Background Cardiovascular (CV) diseases and bone fractures due to osteoporosis are the leading causes of death in the elderly.
Objectives The aim of this study was to demonstrate a correlation between the overall risk for CV events, and low bone density in postmenopausal women, and its impact on the incidence of serious CV events.
Methods Our prospective study involved 300 postmenopausal women. All the examinees were divided into three groups based on their measured bone density: Group I – 84 examinees with osteoporosis; Group II – 115 examinees with osteopenia; and Group III – 101 examinees with normal bone density. In all examinees the overall ten-year risk for a fatal CV event was calculated using the SCORE system tables.

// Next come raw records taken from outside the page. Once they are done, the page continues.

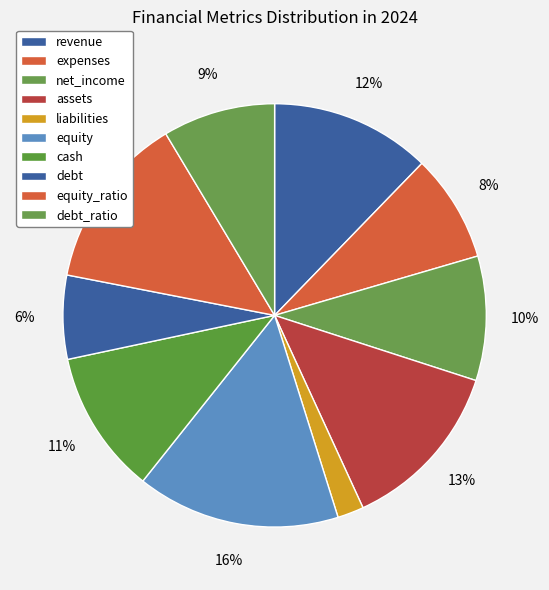

The equity_ratio slice represents 27% of the pie. True or false?

False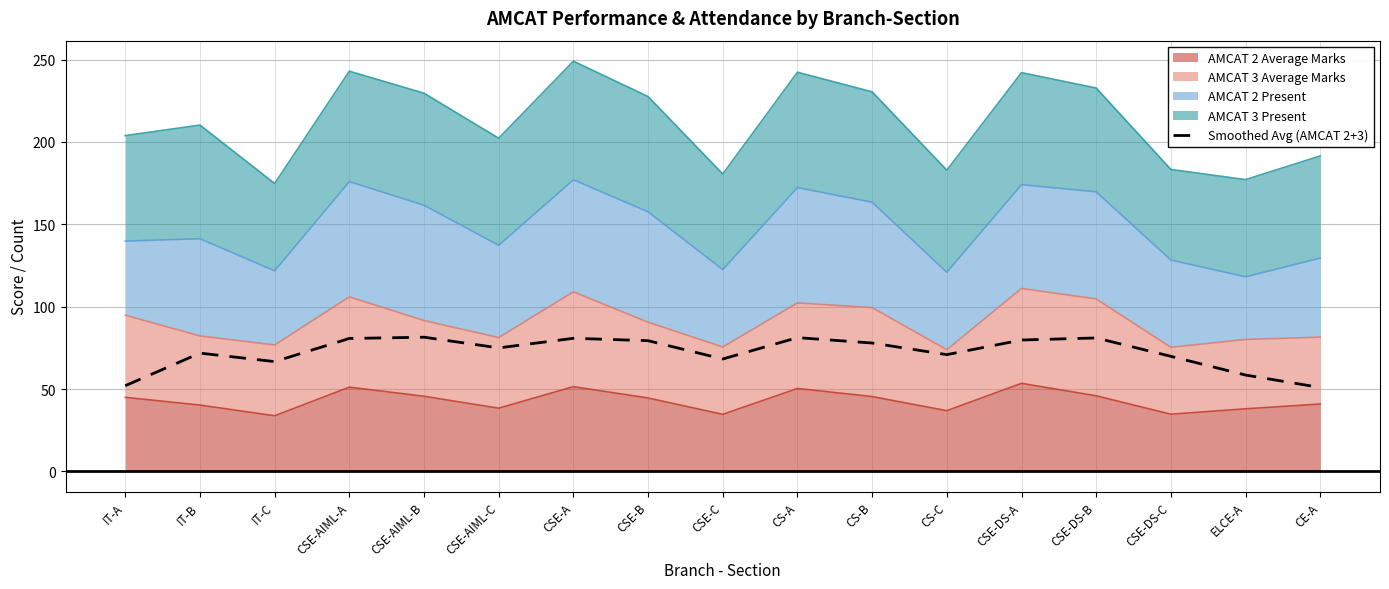

Reading left to right, what are all the values shown in this chart?

52.0	71.8	66.6	80.7	81.5	75.0	80.8	79.3	68.2	81.2	77.9	70.9	79.8	81.0	69.8	58.5	50.9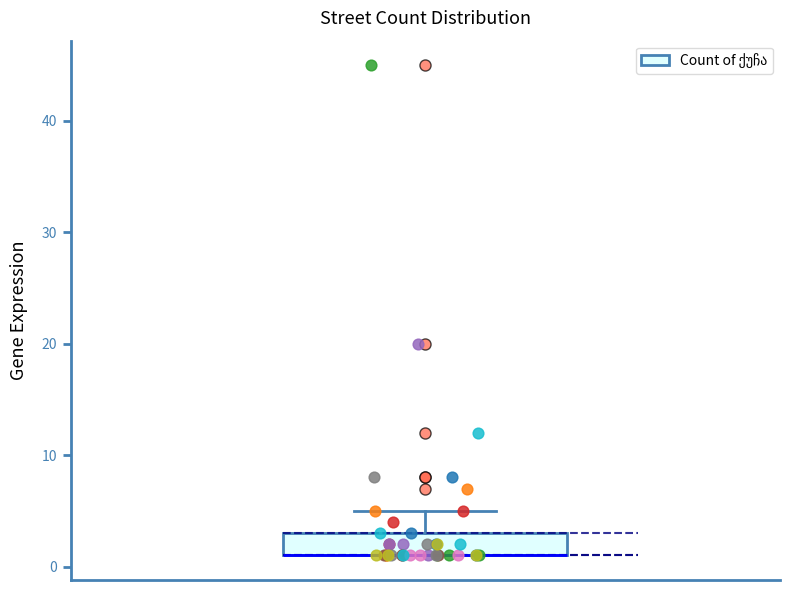

Read this box plot against the y-axis: the position of the median line, the range covered by the box, and the ends of both whiskers. The values are not printed on the chart, so give them approximately, as read against the axis.

median 1 (drawn on the box's lower edge), box 1 to 3, whiskers 1 to 5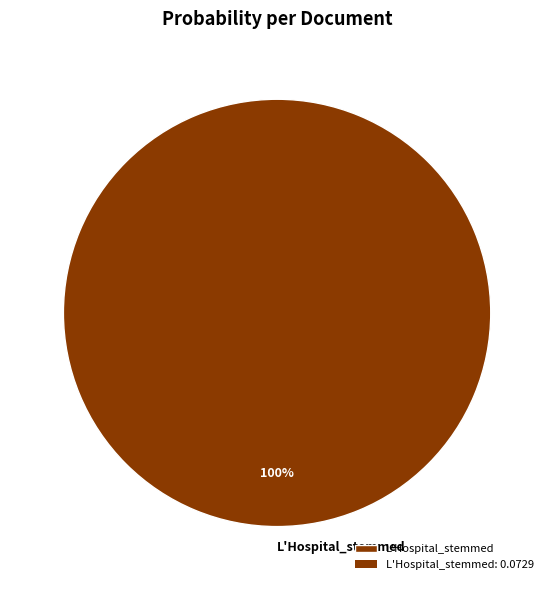

Which slice represents more than half of the pie?

L'Hospital_stemmed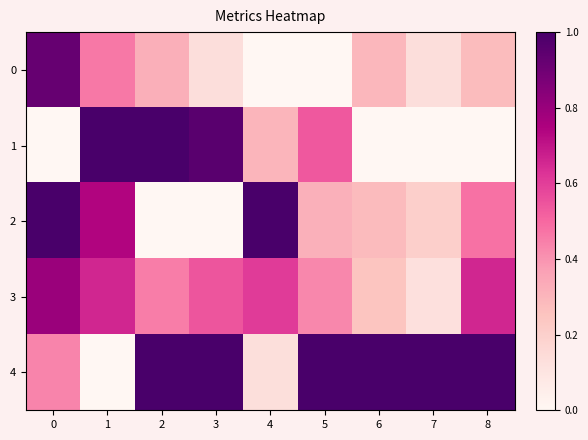

Reading right to left, transcribe all the data shown in this chart.

0: 8=0.3	7=0.1	6=0.3	5=0.0	4=0.0	3=0.1	2=0.3	1=0.5	0=0.9
1: 8=0.0	7=0.0	6=0.0	5=0.5	4=0.3	3=1.0	2=1.0	1=1.0	0=0.0
2: 8=0.5	7=0.2	6=0.3	5=0.3	4=1.0	3=0.0	2=0.0	1=0.7	0=1.0
3: 8=0.7	7=0.1	6=0.2	5=0.4	4=0.6	3=0.5	2=0.5	1=0.7	0=0.8
4: 8=1.0	7=1.0	6=1.0	5=1.0	4=0.1	3=1.0	2=1.0	1=0.0	0=0.4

Results After a 36-month follow-up, CV events occurred in 19 (6.3%) examinees. Significant differences in the incidence of CV events were demonstrated between the patients with osteoporosis, osteopenia, and normal bone density (χ2=28.7; p<0.001), as well as between those with a high and low CV risk (χ2=22.6; p<0.001). Multivariate logistic regression analysis showed that smoking (OR: 2.23; 95% CI: 1.02 to 6.19; p=0.035), and increase of overall CV score (OR: 1.36; 95% CI: 1.17 to 1.58; p<0.001) are associated with increased CV event risk, while the increase of T score value is associated with decreased risk of CV event (OR: 0.42; 95% CI: 0.25 to 0.73; p=0.002).
Conclusions Measurement of bone density with a standard assessment of the total CV risk could be useful for selecting women who need intensive prevention and treatment of atherosclerosis.